The home already collapsing
What makes the goodbye brutal is how quickly it turns into an inventory of abandonment. “Our house will sag in my absence” imagines the home physically drooping, as if it depends on his presence to remain upright. Then the poem adds a colder fact: “my dog died a long time ago.” This isn’t fresh grief; it’s a marker that the ties were already fraying before the speaker left. The repetition of these lines at the end matters emotionally more than technically: the poem circles back to them like a mind unable to stop touching the bruise. It suggests that the speaker’s “settled” decision doesn’t settle anything inside him.
Moscow as a beautiful weight
The poem’s hinge is the move from the plain’s private soundscape to Moscow’s public, heavy grandeur. The speaker says, surprisingly, “I admire this city of elm-trees,” and notices “decrepit buildings and homes” with a kind of tender attention. Moscow is not painted as purely corrupt; it is worn, lived-in, and oddly hypnotic. The phrase “Golden somnolent Asian entities” resting “on temple domes” makes the city’s sacred architecture feel drowsy, even foreign to itself, as if its spirituality has become decoration. That sleepy gold contrasts with the speaker’s agitation later; the city seems to doze while he spirals.
Night walking, and the pull of the den
When night comes, the poem’s tone sharpens and sours. Moonlight “dissipated” shines “Like hell in the dark sky of blue!” The simile is jarring: light is supposed to console, but here it exposes and condemns. The speaker “walk[s] down the alley, dejected,” heading to “the pub for a drink, maybe, two,” a line that tries to sound casual while admitting dependence. Calling the pub “a sinister den, harsh and roaring” shows he knows exactly what kind of place it is, yet he goes anyway. The tension is clear: he is drawn toward what harms him, and he narrates that pull with bleak clarity rather than surprise.
Performing shame as entertainment
Inside the pub, the speaker becomes both observer and participant in moral collapse. He reads poems “for girls that go whoring” and “carouse[s] with thieves with delight.” The word “delight” is the most disturbing detail, because it refuses a simple repentance story. He isn’t only trapped; part of him enjoys the degradation, or at least the intensity of it.

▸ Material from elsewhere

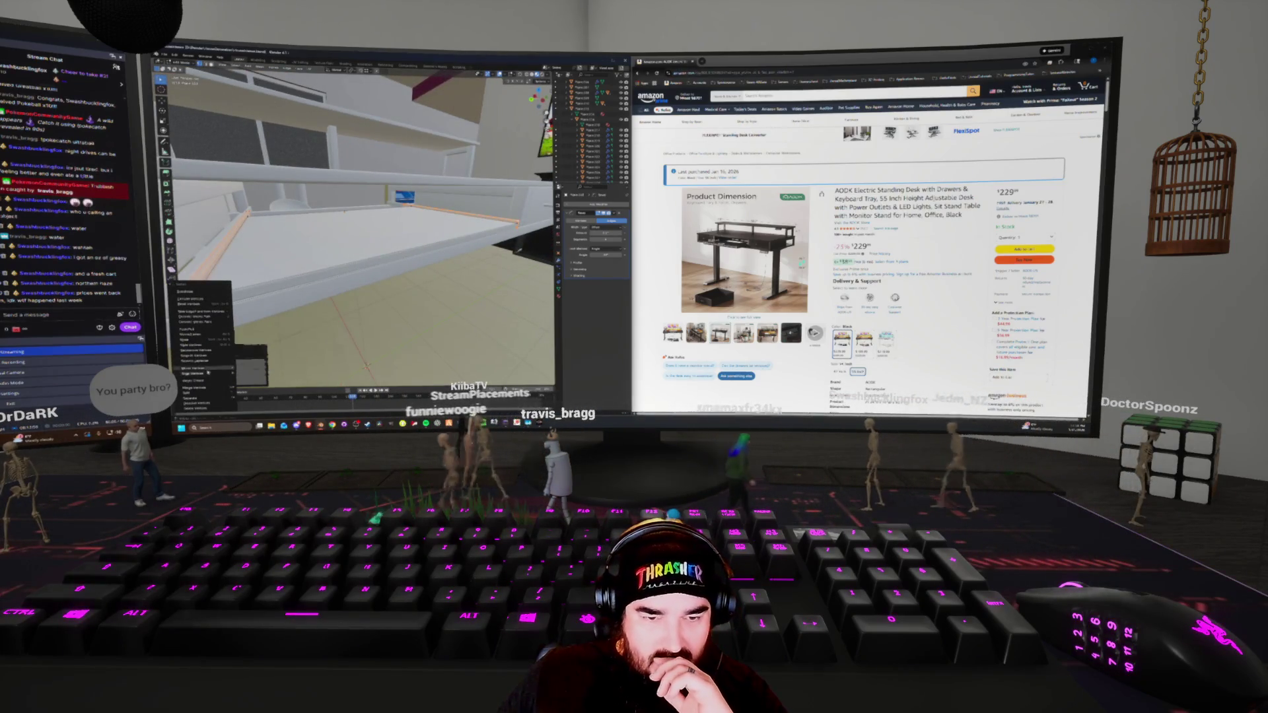
pyautogui.click(210, 360)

Then the poem tightens into self-judgment: “Now I speak but my words are quite pointless,” and his heart’s “beat” accelerates toward a confession that sounds like a slogan of despair: “I am totally worthless, / and I cannot re-enter the past.” “Worthless” names how he sees himself; “cannot” makes nostalgia into a locked door.
The cruel comfort of fate
The refrain returns: the sagging house, the long-dead dog, and the line that seems to comfort him precisely because it is hopelessly definitive: “I’m fated to die with compassions / in the crooked streets of Moscow.” The phrase “die with compassions” is the poem’s strangest knot. It suggests that what will kill him is not only drink or city life, but a tenderness he can’t turn off in a world that turns tenderness into pain. In that sense, the poem’s deepest contradiction is that the speaker condemns himself as “worthless” while also presenting himself as someone doomed by an excess of feeling. He can’t go back, but he also can’t stop caring about what he left behind.
If it’s truly “settled,” why does the poem need to say it twice? The repeated home-and-dog refrain feels like a self-administered punishment: he keeps dragging the image of collapse in front of himself, as if to prove he has paid for leaving. The poem won’t let him become a clean city sinner or a clean country exile. He remains caught between admiration and disgust, pleasure and shame, and the unanswerable desire to hear those poplars “ring and rustle” one more time.